Finally, turning the focus to internal migration patterns, ~27 percent of the refugees moved to labor markets with a wider structure of opportunities, and 7.6 percent moved to narrower-structure markets. The remaining two-thirds of this refugee cohort chose to stay in their assigned locations (or to move to another, but with similar opportunities level).
Table 1B presents the same descriptive statistics presented in Table 1A, but separately for the type of internal migration based on labor market structure of opportunities. In general, we can see that refugees moving to other destinations tend to be men and somewhat younger than stayers. It also seems that those who stay in their assigned locations have higher levels of education (academic and post-secondary non-academic). The ethnic distribution of those who move differs from that of the general population (as can be seen from Table 1A). For example, larger proportions of refugees from the former Yugoslavia constitute the stayers in the labor markets where they were placed, as well as refugees from Iran and Iraq.

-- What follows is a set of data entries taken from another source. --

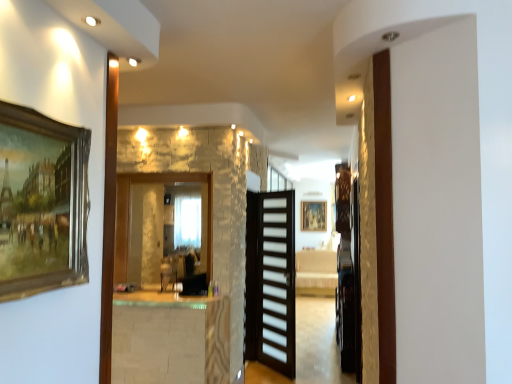
Where is `clear glass mirror at center`? This screenshot has height=384, width=512. clear glass mirror at center is located at coordinates pos(129,213).

Image resolution: width=512 pixels, height=384 pixels. Describe the element at coordinates (170, 338) in the screenshot. I see `white marble table at center` at that location.

Image resolution: width=512 pixels, height=384 pixels. What do you see at coordinates (44, 206) in the screenshot?
I see `wooden picture frame at left` at bounding box center [44, 206].

This screenshot has width=512, height=384. In order to click on black matte door at center in this screenshot , I will do `click(270, 280)`.

The height and width of the screenshot is (384, 512). I want to click on clear glass mirror at center, so click(129, 213).

From a real-world perspective, between white marble table at center and clear glass mirror at center, who is vertically lower?

From a 3D spatial view, white marble table at center is below.

Considering the positions of points (221, 358) and (183, 175), is point (221, 358) farther from camera compared to point (183, 175)?

No, it is in front of (183, 175).

Is white marble table at center next to clear glass mirror at center and touching it?

No, white marble table at center is not with clear glass mirror at center.

From a real-world perspective, is clear glass mirror at center physically located above or below white marble table at center?

From a real-world perspective, clear glass mirror at center is physically above white marble table at center.

Is clear glass mirror at center further to camera compared to white marble table at center?

Yes.

Can you confirm if clear glass mirror at center is smaller than white marble table at center?

Yes.

Between clear glass mirror at center and white marble table at center, which one appears on the left side from the viewer's perspective?

Positioned to the left is clear glass mirror at center.

Can you confirm if clear glass mirror at center is wider than wooden picture frame at left?

Indeed, clear glass mirror at center has a greater width compared to wooden picture frame at left.

Is the position of clear glass mirror at center less distant than that of wooden picture frame at left?

No, clear glass mirror at center is behind wooden picture frame at left.

From a real-world perspective, is clear glass mirror at center positioned above or below wooden picture frame at left?

In terms of real-world spatial position, clear glass mirror at center is below wooden picture frame at left.

From a real-world perspective, who is located higher, wooden picture frame at left or clear glass mirror at center?

wooden picture frame at left, from a real-world perspective.

Is wooden picture frame at left taller or shorter than clear glass mirror at center?

wooden picture frame at left is shorter than clear glass mirror at center.

Does wooden picture frame at left appear on the right side of clear glass mirror at center?

Yes, wooden picture frame at left is to the right of clear glass mirror at center.

Is black matte door at center at the right side of wooden picture frame at left?

Yes.

From the image's perspective, is black matte door at center located beneath wooden picture frame at left?

Yes, from the image's perspective, black matte door at center is beneath wooden picture frame at left.

What's the angular difference between black matte door at center and wooden picture frame at left's facing directions?

They differ by 137 degrees in their facing directions.

Is black matte door at center outside of wooden picture frame at left?

black matte door at center lies outside wooden picture frame at left's area.

Which is in front, clear glass mirror at center or black matte door at center?

clear glass mirror at center is more forward.

Considering the relative positions of clear glass mirror at center and black matte door at center in the image provided, is clear glass mirror at center to the right of black matte door at center from the viewer's perspective?

Incorrect, clear glass mirror at center is not on the right side of black matte door at center.

Is clear glass mirror at center bigger than black matte door at center?

Indeed, clear glass mirror at center has a larger size compared to black matte door at center.

From a real-world perspective, who is located higher, clear glass mirror at center or black matte door at center?

clear glass mirror at center, from a real-world perspective.

Do you think black matte door at center is within clear glass mirror at center, or outside of it?

black matte door at center exists outside the volume of clear glass mirror at center.

What's the angular difference between black matte door at center and clear glass mirror at center's facing directions?

They differ by 46.5 degrees in their facing directions.

You are a GUI agent. You are given a task and a screenshot of the screen. Output one action in this format:
    pyautogui.click(x=<x>, y=<y>)
    Task: Click on the mirror on the left side of black matte door at center
    
    Given the screenshot: What is the action you would take?
    pyautogui.click(x=129, y=213)

Is black matte door at center bigger or smaller than clear glass mirror at center?

black matte door at center is smaller than clear glass mirror at center.

Locate an element on the screen. mirror located on the left of white marble table at center is located at coordinates (129, 213).

Where is `mirror lying behind the white marble table at center`? Image resolution: width=512 pixels, height=384 pixels. mirror lying behind the white marble table at center is located at coordinates tap(129, 213).

From the image, which object appears to be nearer to black matte door at center, wooden picture frame at left or white marble table at center?

The object closer to black matte door at center is white marble table at center.

Based on their spatial positions, is white marble table at center or black matte door at center further from wooden picture frame at left?

Among the two, black matte door at center is located further to wooden picture frame at left.

From the image, which object appears to be farther from wooden picture frame at left, clear glass mirror at center or black matte door at center?

The object further to wooden picture frame at left is black matte door at center.

Estimate the real-world distances between objects in this image. Which object is further from wooden picture frame at left, clear glass mirror at center or white marble table at center?

clear glass mirror at center.

Looking at the image, which one is located closer to white marble table at center, black matte door at center or clear glass mirror at center?

Based on the image, clear glass mirror at center appears to be nearer to white marble table at center.

From the image, which object appears to be nearer to black matte door at center, wooden picture frame at left or clear glass mirror at center?

clear glass mirror at center.

Estimate the real-world distances between objects in this image. Which object is closer to white marble table at center, black matte door at center or wooden picture frame at left?

Based on the image, black matte door at center appears to be nearer to white marble table at center.

Considering their positions, is white marble table at center positioned further to wooden picture frame at left than clear glass mirror at center?

clear glass mirror at center.

Image resolution: width=512 pixels, height=384 pixels. I want to click on table positioned between wooden picture frame at left and clear glass mirror at center from near to far, so click(170, 338).

At what (x,y) coordinates should I click in order to perform the action: click on table between clear glass mirror at center and black matte door at center. Please return your answer as a coordinate pair (x, y). The width and height of the screenshot is (512, 384). Looking at the image, I should click on (170, 338).

Identify the location of table positioned between wooden picture frame at left and black matte door at center from near to far. Image resolution: width=512 pixels, height=384 pixels. (170, 338).

Locate an element on the screen. The height and width of the screenshot is (384, 512). mirror located between wooden picture frame at left and black matte door at center in the depth direction is located at coordinates (129, 213).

The middle part of Table 1B presents the characteristics of the labor markets in which the refugees were settled in their first year in Sweden. Comparing the labor market characteristics of immigrants that stay to those that move away from the labor markets in which they were placed right after migrating to Sweden allows us to examine whether those refugees who chose to relocate were placed in labor markets with distinct characteristics. As can be seen, the opportunities index of the assigned labor markets is lower in the markets in which the movers were settled, and even more so in the assigned markets of those who moved to labor markets with more opportunities13. In addition, the ethnic representation levels of the labor markets of individuals that eventually moved to narrower structures of opportunities are lower than those of the two others14. Finally, the immigrants that eventually decided to move were initially assigned to labor markets with higher levels of unemployment.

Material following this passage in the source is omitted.